L’intera casa entra all’interno di chi ascolta. Un’espansione improvvisa, quasi sorprendente. Ma l’emotivo è fermo quanto il pensiero e nulla accade, se non la dilatazione di confini percettivi ora evanescenti.
Mi ritrovo al centro del capo e contemporaneamente in tutto lo spazio che percepisco. Non vi è differenza.
E’ forse per questo che la percezione si fa di colpo ancora più spaziosa. Anche i muri della casa hanno cessato di esistere ed ora la sfumatura esterna del campo percettivo, flangia impalbabile di un “me” non riconoscibile, lentamente, si ritrae fino a cadere d’un tratto nuovamente al centro del capo.
Una bellissima luna mi saluta nel silenzio della notte.

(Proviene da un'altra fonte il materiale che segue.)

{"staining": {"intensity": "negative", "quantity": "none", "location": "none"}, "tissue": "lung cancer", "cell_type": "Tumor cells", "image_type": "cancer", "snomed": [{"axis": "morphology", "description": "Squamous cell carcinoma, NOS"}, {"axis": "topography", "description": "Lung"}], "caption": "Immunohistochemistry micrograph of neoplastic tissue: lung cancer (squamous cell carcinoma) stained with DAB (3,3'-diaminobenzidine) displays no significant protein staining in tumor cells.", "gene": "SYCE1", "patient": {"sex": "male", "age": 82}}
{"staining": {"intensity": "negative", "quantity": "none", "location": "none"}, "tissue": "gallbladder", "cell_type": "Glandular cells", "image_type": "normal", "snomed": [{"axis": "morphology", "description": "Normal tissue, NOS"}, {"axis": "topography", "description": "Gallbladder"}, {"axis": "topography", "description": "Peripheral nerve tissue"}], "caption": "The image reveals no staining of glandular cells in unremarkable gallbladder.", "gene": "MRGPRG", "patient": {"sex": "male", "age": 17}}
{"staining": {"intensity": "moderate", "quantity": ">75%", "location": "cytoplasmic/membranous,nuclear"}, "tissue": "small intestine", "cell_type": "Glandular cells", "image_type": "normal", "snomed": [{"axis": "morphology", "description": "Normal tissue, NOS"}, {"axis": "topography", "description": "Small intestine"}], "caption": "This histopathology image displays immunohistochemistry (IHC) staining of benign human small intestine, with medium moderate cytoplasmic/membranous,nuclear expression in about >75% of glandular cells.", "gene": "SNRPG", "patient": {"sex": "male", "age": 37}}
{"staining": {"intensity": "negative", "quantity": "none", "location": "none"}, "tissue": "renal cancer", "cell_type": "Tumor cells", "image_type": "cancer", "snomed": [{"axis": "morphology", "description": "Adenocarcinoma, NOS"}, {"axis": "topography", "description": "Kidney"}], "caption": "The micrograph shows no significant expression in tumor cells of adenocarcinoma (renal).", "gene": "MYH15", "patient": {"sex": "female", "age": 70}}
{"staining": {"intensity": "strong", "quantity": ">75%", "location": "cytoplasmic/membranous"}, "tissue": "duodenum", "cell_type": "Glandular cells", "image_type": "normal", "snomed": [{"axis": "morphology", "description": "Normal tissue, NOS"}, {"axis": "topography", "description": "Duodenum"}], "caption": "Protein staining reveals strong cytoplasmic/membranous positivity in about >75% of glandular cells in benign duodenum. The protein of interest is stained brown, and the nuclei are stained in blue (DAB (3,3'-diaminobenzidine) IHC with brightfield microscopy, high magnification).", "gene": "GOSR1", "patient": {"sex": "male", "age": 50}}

Una notte di vento. Ero lì, immobile…
…accanto ad una donna. Lei respirava lieve, nel sonno.
Io non dormivo: ascoltavo.
Ascoltavo il suono del vento fuori dalla finestra, tra gli alberi. Un soffio discontinuo, ineguale e senza ritmo. Più vicino, quello del respiro della donna accanto a me, ritmico, regolare, e placido.
Forse fu la differenza tra i due suoni, o forse la straordinaria somiglianza che trovai in essi. Fatto sta che mi trovai a percepire lo spazio che c’era tra me e il vento come qualcosa di pieno.
Come se fossi stato in tutto quello spazio, come se il vento fosse stato sulla mia pelle, anzi che tra le fronde degli alberi.
Più lontano, il suono della pioggia che avanzava in un fronte lento.
Anche quel suono mi rapì e ancora riempii tutto lo spazio che vi era tra me e la pioggia. Il vento ora era dentro di me, mentre la pioggia mi bagnava la pelle.
Poi, in quella notte magica, ogni singola goccia d’acqua diventò me. E allora vidi con la pioggia. Il suono di ogni goccia formava un’immagine, come in quel film in cui Devil vede il volto della donna amata grazie al suono della pioggia sul suo viso.
Ma in quel momento non fu solo questione di suono. Fu questione di unità. Ero quella pioggia, ero ogni goccia. E tutte quelle gocce toccavano qualcosa.
La foresta nera dormiva sotto quell’acquazzone e per un singolo, meraviglioso istante, potei percepirla all’interno. Quanta armonia. Quante leggi espresse. Quante impressioni in quel singolo, velocissimo momento di presenza.
E quanta fatica, quanto dolore, quanta sofferenza… per arrivarci.
Per poi vederlo andar via… l’istante successivo.
Il silenzio è d’oro. No, è l’oro che è fatto di silenzio.
Nella vita umana ormai il rumore è il re.
Il rumore che abbiamo in casa, quello del vicino che passa l’aspirapolvere, quello dei mezzi in strada. E quando proprio non c’è nessuno di questi, il rumore delle nostre parole. Un rumore che non cessa mai, neppure quando siamo da soli e lontani da occhi indiscreti parliamo da soli.
E se riusciamo ad essere così castrati da non riuscire a fare nemmeno questo, il pensiero non ci abbandona mai. Quella chiacchera continua della nostra mente, che ci tiene compagnia anche mentre la nostra presunta consapevolezza sfuma nel sonno.
Il rumore è un sottoprodotto dei nostri anni, della tecnologia e del pensiero organico. Qualcosa che ci ha talmente accompagnato fin dalla nascita che ora non possiamo più farne a meno. Piuttosto che niente accendiamo la televisione, la radio, l’MP3.